"For the purposes of NISMART-2, family abduction was defined as the taking or keeping of a child by a family member in violation of a custody order, a decree, or other legitimate custodial rights, where the taking or keeping involved some element of concealment, flight, or intent to deprive a lawful custodian indefinitely of custodial privileges."
- Taking: Child was taken by a family member in violation of a custody order or decree or other legitimate custodial right.
- Keeping: Child was not returned or given over by a family member in violation of a custody order or decree or other legitimate custodial right.
- Concealment: Family member attempted to conceal the taking or whereabouts of the child with the intent to prevent return, contact or visitation.
- Flight: Family member transported or had the intent to transport the child from the State for the purpose of making recovery more difficult.

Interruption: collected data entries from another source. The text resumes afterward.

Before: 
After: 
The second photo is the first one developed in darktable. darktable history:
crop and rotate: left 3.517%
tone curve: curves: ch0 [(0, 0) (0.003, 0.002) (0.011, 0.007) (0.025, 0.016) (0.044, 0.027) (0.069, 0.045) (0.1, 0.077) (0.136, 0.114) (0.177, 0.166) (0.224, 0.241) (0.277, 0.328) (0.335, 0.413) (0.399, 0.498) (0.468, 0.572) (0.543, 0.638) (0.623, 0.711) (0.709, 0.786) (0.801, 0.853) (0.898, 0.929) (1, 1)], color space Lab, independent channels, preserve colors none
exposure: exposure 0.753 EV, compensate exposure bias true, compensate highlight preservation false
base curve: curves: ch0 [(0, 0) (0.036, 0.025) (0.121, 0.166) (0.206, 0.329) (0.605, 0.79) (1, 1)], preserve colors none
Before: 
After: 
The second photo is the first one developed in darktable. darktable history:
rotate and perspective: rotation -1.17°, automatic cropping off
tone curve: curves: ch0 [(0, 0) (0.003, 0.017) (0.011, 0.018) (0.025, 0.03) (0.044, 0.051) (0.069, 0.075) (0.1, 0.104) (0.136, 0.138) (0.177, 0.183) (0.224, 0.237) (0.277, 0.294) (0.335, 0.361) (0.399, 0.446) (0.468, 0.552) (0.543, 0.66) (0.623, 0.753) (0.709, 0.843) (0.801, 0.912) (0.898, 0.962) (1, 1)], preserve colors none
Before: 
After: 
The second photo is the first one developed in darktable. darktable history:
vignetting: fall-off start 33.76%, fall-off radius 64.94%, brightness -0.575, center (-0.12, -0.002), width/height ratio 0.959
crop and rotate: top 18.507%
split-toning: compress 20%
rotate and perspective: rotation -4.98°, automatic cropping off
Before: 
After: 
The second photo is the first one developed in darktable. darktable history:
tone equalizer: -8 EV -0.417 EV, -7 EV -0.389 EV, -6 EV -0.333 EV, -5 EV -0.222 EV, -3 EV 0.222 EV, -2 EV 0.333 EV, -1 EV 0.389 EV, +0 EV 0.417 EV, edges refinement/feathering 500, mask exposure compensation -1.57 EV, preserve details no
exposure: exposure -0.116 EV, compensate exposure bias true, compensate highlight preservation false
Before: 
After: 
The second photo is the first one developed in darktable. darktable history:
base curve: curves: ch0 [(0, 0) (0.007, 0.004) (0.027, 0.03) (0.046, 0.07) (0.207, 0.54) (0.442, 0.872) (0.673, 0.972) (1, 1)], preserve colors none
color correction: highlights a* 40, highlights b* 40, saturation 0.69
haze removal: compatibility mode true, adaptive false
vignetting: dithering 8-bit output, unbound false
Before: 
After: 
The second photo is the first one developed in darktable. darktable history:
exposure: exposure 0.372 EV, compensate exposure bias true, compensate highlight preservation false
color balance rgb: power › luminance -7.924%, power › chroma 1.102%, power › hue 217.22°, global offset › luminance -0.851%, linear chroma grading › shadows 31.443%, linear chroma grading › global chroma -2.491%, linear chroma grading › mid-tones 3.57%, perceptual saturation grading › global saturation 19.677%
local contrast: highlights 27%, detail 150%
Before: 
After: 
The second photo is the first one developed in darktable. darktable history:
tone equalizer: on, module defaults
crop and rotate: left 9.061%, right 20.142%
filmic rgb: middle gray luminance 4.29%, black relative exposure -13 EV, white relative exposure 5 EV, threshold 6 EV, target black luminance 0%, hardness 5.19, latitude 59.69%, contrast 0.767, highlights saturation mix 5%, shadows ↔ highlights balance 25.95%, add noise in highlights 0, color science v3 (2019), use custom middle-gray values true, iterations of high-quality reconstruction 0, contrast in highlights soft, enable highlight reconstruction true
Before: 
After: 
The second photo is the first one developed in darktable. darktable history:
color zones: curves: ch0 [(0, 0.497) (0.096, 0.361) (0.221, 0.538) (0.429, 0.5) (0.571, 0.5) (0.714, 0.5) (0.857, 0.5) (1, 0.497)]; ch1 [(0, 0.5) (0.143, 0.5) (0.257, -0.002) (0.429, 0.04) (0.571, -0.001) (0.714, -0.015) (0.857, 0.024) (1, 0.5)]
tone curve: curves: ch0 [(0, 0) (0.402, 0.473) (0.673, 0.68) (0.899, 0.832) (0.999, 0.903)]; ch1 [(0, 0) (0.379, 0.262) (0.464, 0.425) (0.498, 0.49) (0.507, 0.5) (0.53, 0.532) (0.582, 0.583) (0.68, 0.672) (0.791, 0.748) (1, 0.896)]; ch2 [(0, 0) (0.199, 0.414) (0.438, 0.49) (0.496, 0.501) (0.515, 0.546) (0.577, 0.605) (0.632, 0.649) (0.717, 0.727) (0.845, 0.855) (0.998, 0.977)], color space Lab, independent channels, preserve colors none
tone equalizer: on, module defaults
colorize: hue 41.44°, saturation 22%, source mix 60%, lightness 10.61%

- Intent to deprive indefinitely: Family member indicated intent to prevent contact with the child on an indefinite basis or to affect custodial privileges indefinitely.
"It is possible for a child to have been unlawfully removed from custody by a family member, but for that child's whereabouts to be fully known. Thus, a child can be abducted but not necessarily missing."
"Although the family abductions described in this study typically had certain disturbing elements such as attempts to prevent contact or alter custodial arrangements permanently, they did not generally involve the most serious sorts of features associated with the types of family abductions likely to be reported in the news. Actual concealment of the child occurred in a minority of episodes. Use of force, threats to harm the child and flight from the State were uncommon. In contrast to the image created by the word 'abduction,' most of the children abducted by a family member were already in the lawful custody of the perpetrator when the episode started. In addition, nearly half of the family abducted children were returned in 1 week or less."